С этими словами он направился прямиком к столу, заставленному склянками со всякого рода разноцветными снадобьями. Тщательно осмотрев наклейки на склянках, он еще раз – напоследок огляделся вокруг и, осторожно достав из бокового кармана хрустальный флакон, втиснул его в гущу к остальным.
В это время снаружи послышался едва уловимый шорох.
– Пора! – сказал себе доктор.
Не выразив ни малейшего удивления и даже не повернув головы на шум, что выдало бы его тревогу, врач взял плошку и принялся приготавливать микстуру со всем тщанием и внимательностью, какие лекари той поры, впрочем, очень похожей на наше время, вкладывали в свое священнодейство, дабы точно отмерить количество снадобий и веществ для смешивания.
В этот миг портьера подвинулась в сторону и на пороге объявился моряк, тот, что расспрашивал доктора во время их встречи на пристани. Вошедший обвел взглядом комнату, махнул рукой и пропустил вперед четверых матросов с носилками, на которых лежала женщина, закутанная в длинную накидку и одеяло, оберегавшие ее от стужи: ибо она была в одной лишь ночной сорочке.
Насколько можно было судить по молочно-белой, удивительно нежной и гладкой коже ее лица, наполовину сокрытого под черной бархатной полумаской, то была совсем еще юная девица; густые пряди светлых шелковистых волос благоуханными волнами ниспадали ей на плечи и грудь, прикрывая их полностью. Ее тонкие, безупречно правильной формы руки ослепительной белизны, иссеченной синими прожилками вен, свободно покоились по бокам носилок. Девушка как будто пребывала в забытьи – ни единого уловимого выдоха не вырывалось из ее милого рта, обрамленного бледными, чуть приоткрытыми губами, обнажавшими двойной ряд белоснежных, с перламутровым отливом зубов.
Моряк махнул рукой, и носильщики остановились возле камина, осторожно положили носилки на ковер и, не проронив ни слова, вышли из комнаты – дверь за ними снова затворилась.
Вслед за тем моряк обхватил девушку, точно ребенка, своими сильными руками и очень бережно переложил на постель. Покончив с этим, он поднял носилки, отворил дверь, передал их кому-то из своих, ожидавшему снаружи, и вернулся к доктору.
Тот как раз осматривал больную.
– Ну что? – через мгновение осведомился моряк, тщась скрыть тревогу.
– Что ж, она спит, – отвечал врач, глядя ему прямо в лицо.
– Спит?.. Значит, она в сознании?
– Самым натуральным образом, и кому, как не вам, полагаю, об этом знать лучше?
– К чему вы клоните?
– К тому, что, сдается мне, вы-то и опоили ее сонным зельем.
Моряк отрицательно мотнул головой.
– Нет, не я, – сказал он. – Все случилось без моего ведома. Если б я знал, так бы не переживал. Она в опасности?
– Ничуть, хотя доза, чего там скрывать, была сильна – ретивые у вас, однако, друзья-приятели, знают, как вам угодить.

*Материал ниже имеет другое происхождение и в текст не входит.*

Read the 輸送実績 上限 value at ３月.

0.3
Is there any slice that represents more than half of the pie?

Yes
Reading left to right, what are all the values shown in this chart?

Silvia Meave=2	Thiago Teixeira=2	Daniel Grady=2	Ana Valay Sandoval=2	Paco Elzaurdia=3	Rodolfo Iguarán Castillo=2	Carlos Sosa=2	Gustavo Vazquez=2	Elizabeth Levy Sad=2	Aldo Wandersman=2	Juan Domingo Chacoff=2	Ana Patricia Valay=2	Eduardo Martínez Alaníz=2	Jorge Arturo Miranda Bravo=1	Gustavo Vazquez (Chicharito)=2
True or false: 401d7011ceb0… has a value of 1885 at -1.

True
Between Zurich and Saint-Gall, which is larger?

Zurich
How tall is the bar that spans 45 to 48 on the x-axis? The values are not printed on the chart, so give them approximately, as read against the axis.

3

– Не понимаю, вас, доктор, соблаговолите-ка объясниться, прошу покорно! Я не привык разгадывать загадки, – ответствовал моряк с ноткой высокомерия в голосе, никак не вязавшегося с его нарядом.

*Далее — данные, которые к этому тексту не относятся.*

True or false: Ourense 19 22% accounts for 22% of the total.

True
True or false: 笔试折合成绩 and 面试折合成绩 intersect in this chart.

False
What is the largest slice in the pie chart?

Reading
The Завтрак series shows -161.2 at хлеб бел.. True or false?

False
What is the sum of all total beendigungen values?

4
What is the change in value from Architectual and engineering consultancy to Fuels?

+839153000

– Да нет в моих словах никакой загадки – впрочем, буду краток, – холодно проговорил врач. – По некоторым причинам вы, верно, заинтересованы, чтобы эта девушка произвела на свет младенца, сама того не ведая. Так вот, радуйтесь, сударь, она родит во сне. И с этой стороны, по крайней мере, – прибавил он с легкой усмешкой, – ваша тайна останется под крепким замком.